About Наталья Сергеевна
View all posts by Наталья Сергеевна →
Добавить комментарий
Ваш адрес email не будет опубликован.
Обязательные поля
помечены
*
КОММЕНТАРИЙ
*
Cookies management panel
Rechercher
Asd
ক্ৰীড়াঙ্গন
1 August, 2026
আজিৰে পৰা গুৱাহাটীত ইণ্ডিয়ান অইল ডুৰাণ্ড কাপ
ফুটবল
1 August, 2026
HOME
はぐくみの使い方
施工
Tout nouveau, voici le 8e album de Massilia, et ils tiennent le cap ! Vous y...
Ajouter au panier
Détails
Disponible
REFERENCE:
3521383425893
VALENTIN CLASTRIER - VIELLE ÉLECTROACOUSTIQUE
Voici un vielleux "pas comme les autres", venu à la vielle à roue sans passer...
——
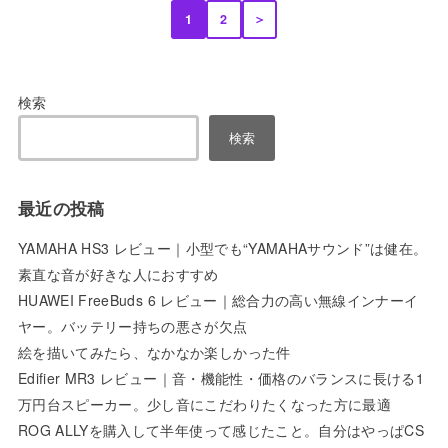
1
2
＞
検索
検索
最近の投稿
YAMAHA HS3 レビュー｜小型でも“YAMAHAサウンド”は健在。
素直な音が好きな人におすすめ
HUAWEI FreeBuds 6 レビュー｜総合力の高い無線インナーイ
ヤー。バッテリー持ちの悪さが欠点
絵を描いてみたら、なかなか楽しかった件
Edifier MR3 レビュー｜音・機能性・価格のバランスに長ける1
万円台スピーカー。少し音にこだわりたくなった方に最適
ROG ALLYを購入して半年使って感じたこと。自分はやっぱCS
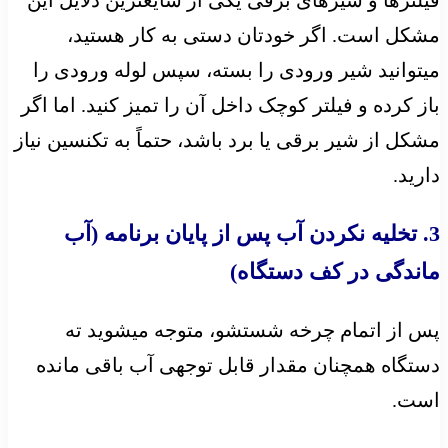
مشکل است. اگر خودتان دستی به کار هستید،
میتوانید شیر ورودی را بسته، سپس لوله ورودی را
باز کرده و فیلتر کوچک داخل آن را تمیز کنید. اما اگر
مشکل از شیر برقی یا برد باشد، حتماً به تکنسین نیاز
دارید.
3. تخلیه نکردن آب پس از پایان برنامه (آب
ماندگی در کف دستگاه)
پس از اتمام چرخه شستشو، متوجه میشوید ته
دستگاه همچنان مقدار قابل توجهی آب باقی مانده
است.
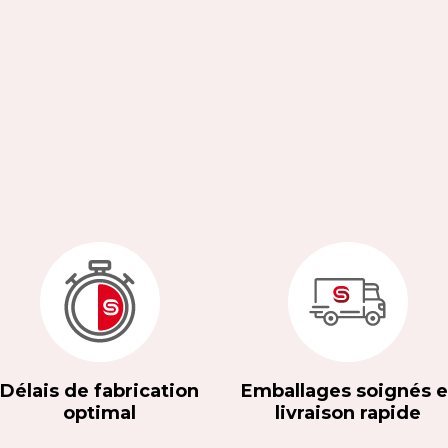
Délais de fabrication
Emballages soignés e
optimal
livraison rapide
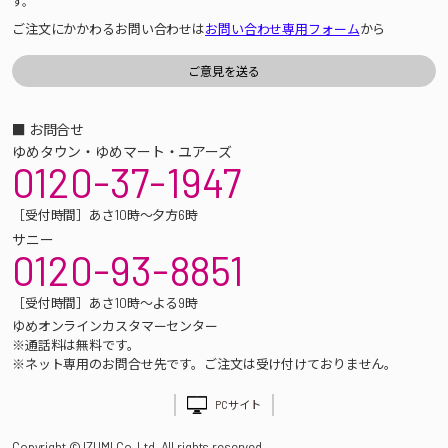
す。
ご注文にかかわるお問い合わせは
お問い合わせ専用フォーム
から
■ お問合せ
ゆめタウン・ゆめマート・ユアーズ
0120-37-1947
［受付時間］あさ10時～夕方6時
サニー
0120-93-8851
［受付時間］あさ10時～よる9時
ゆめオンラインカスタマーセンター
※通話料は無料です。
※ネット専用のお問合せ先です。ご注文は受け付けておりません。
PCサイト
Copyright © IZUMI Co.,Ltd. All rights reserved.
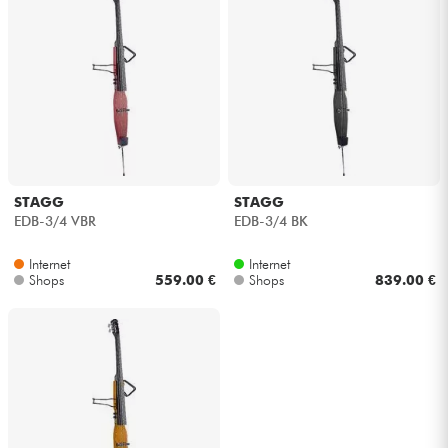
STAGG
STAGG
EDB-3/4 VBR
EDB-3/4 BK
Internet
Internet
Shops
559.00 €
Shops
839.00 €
——
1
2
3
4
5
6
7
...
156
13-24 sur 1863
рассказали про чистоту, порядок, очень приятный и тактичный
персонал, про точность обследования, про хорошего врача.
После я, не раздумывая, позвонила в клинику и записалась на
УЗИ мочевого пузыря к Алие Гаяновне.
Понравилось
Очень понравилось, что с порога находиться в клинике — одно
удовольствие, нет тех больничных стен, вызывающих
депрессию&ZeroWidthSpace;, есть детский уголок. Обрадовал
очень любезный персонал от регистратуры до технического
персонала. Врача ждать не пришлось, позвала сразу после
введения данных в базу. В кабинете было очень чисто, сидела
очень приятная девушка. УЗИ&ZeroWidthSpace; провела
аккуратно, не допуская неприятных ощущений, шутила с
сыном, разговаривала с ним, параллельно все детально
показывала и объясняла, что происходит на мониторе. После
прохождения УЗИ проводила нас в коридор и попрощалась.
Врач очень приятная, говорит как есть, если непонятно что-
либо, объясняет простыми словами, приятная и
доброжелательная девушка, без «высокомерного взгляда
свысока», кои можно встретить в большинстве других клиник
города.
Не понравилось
——
— Problem —
What lines of the material contain "есть"? Show them.

— Written reply —
депрессию&ZeroWidthSpace;, есть детский уголок. Обрадовал
Врач очень приятная, говорит как есть, если непонятно что-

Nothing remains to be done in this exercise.